Three British researchers win 'Brain Prize' for UK research on memory mechanisms
Three British researchers have won a prize worth one million euros, awarded each year for an "outstanding contribution to European neuroscience". Tim Bliss, Graham Collingridge and Richard Morris revealed how strengthened connections between brain cells can store our memories.
This is the first time the Brain Prize has been won by an entirely UK team. Speaking to journalists at a media conference, Prof Morris explained it was the "chemistry of memory" that he and his colleagues had managed to illuminate.
"Before this team got going, we had some idea about particular areas of the brain that might be involved in memory… but what we didn't have was any real understanding of how it worked," explained the professor, who works at the University of Edinburgh.
The "team" of three winners never worked together in the same laboratory, but they have collaborated over the years.
"Memories change the brain - the brain is plastic," said Prof Bliss, who worked for many years at the National Institute of Medical Research in London and is now affiliated with the Francis Crick Institute.

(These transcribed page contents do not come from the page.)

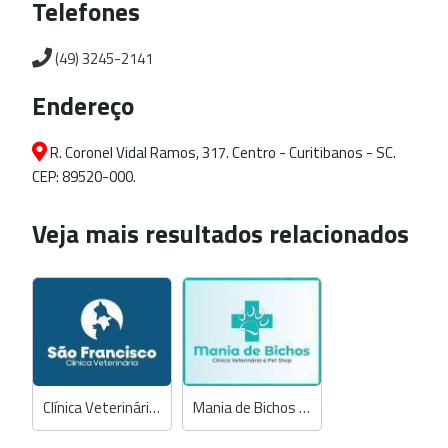
Telefones
(49) 3245-2141
Endereço
R. Coronel Vidal Ramos, 317. Centro - Curitibanos - SC.
CEP: 89520-000.
Veja mais resultados relacionados
Clínica Veterinária e Pet Shop São Francisco
Mania de Bichos Clínica Veterinária e Pet Shop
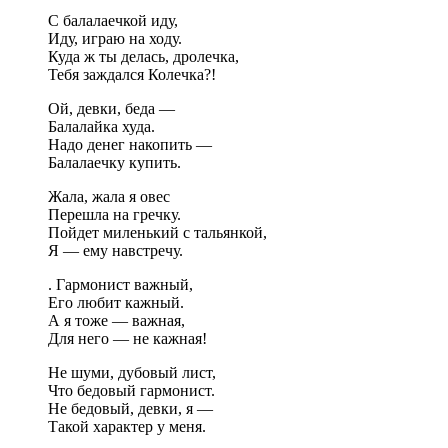
С балалаечкой иду,
Иду, играю на ходу.
Куда ж ты делась, дролечка,
Тебя заждался Колечка?!
Ой, девки, беда —
Балалайка худа.
Надо денег накопить —
Балалаечку купить.
Жала, жала я овес
Перешла на гречку.
Пойдет миленький с тальянкой,
Я — ему навстречу.
. Гармонист важный,
Его любит кажный.
А я тоже — важная,
Для него — не кажная!
Не шуми, дубовый лист,
Что бедовый гармонист.
Не бедовый, девки, я —
Такой характер у меня.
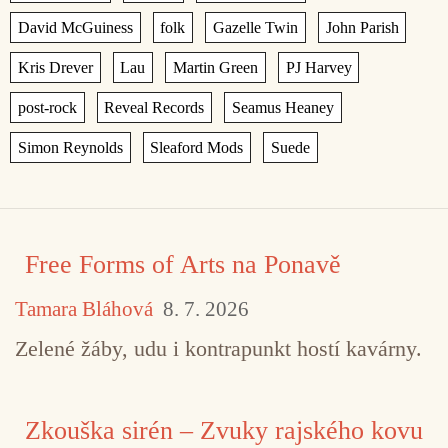
,
,
,
,
,
,
,
,
,
,
,
,
,
Free Forms of Arts na Ponavě
Tamara Bláhová
8. 7. 2026
Zelené žáby, udu i kontrapunkt hostí kavárny.
Zkouška sirén – Zvuky rajského kovu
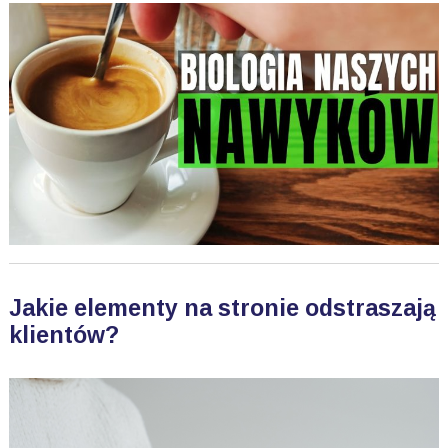
Jakie elementy na stronie odstraszają
klientów?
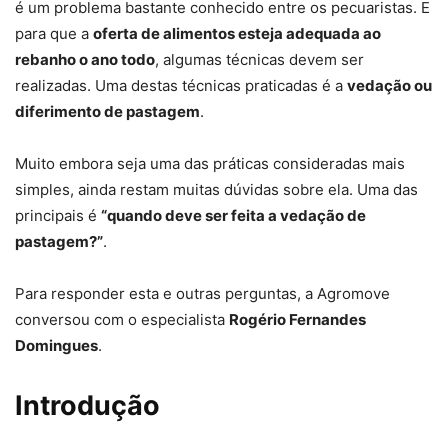
é um problema bastante conhecido entre os pecuaristas. E
para que a
oferta de alimentos esteja adequada ao
rebanho o ano todo
, algumas técnicas devem ser
realizadas. Uma destas técnicas praticadas é a
vedação ou
diferimento de pastagem
.
Muito embora seja uma das práticas consideradas mais
simples, ainda restam muitas dúvidas sobre ela. Uma das
principais é
“quando deve ser feita a vedação de
pastagem?”
.
Para responder esta e outras perguntas, a Agromove
conversou com o especialista
Rogério Fernandes
Domingues
.
Introdução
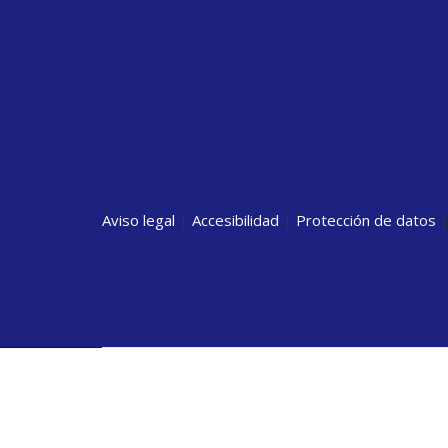
Aviso legal
|
Accesibilidad
|
Protección de datos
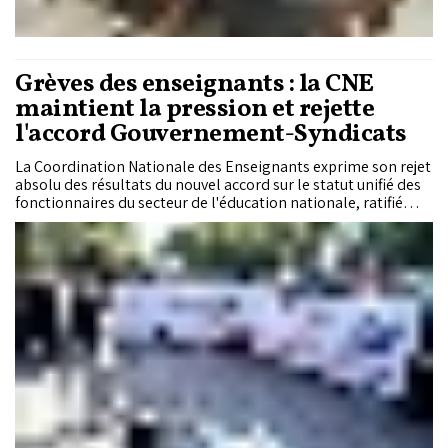
Grèves des enseignants : la CNE
maintient la pression et rejette
l'accord Gouvernement-Syndicats
La Coordination Nationale des Enseignants exprime son rejet
absolu des résultats du nouvel accord sur le statut unifié des
fonctionnaires du secteur de l'éducation nationale, ratifié
mardi 26 décembre à Rabat, entre la tutelle et les cinq
syndicats de l'éducation.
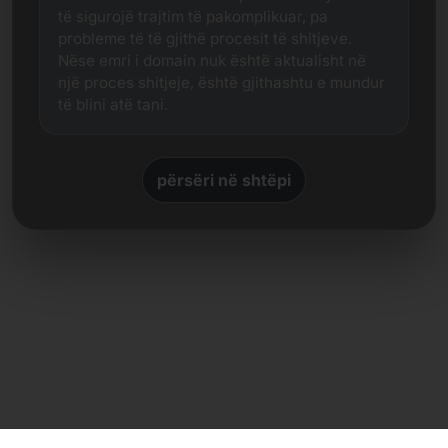
të sigurojë trajtim të pakomplikuar, pa
probleme të të gjithë procesit të shitjeve.
Nëse emri i domain nuk është aktualisht në
një proces shitjeje, është gjithashtu e mundur
të blini atë tani.
përsëri në shtëpi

The changes occur at the junctions between nerve cells - synapses - and were described in a pioneering study by Bliss and a Norwegian colleague, Terje Lomo, in the 1970s.
The Brain Prize is awarded by the Grete Lundbeck European Brain Research Foundation, based in Copenhagen; a committee of eight neuroscientists makes the decision.
Billed as "the world's most valuable prize for brain research", its one million-euro value - to be shared by the three winners - marginally exceeds that of the biennial US $1m neuroscience prize awarded by the Kavli Foundation.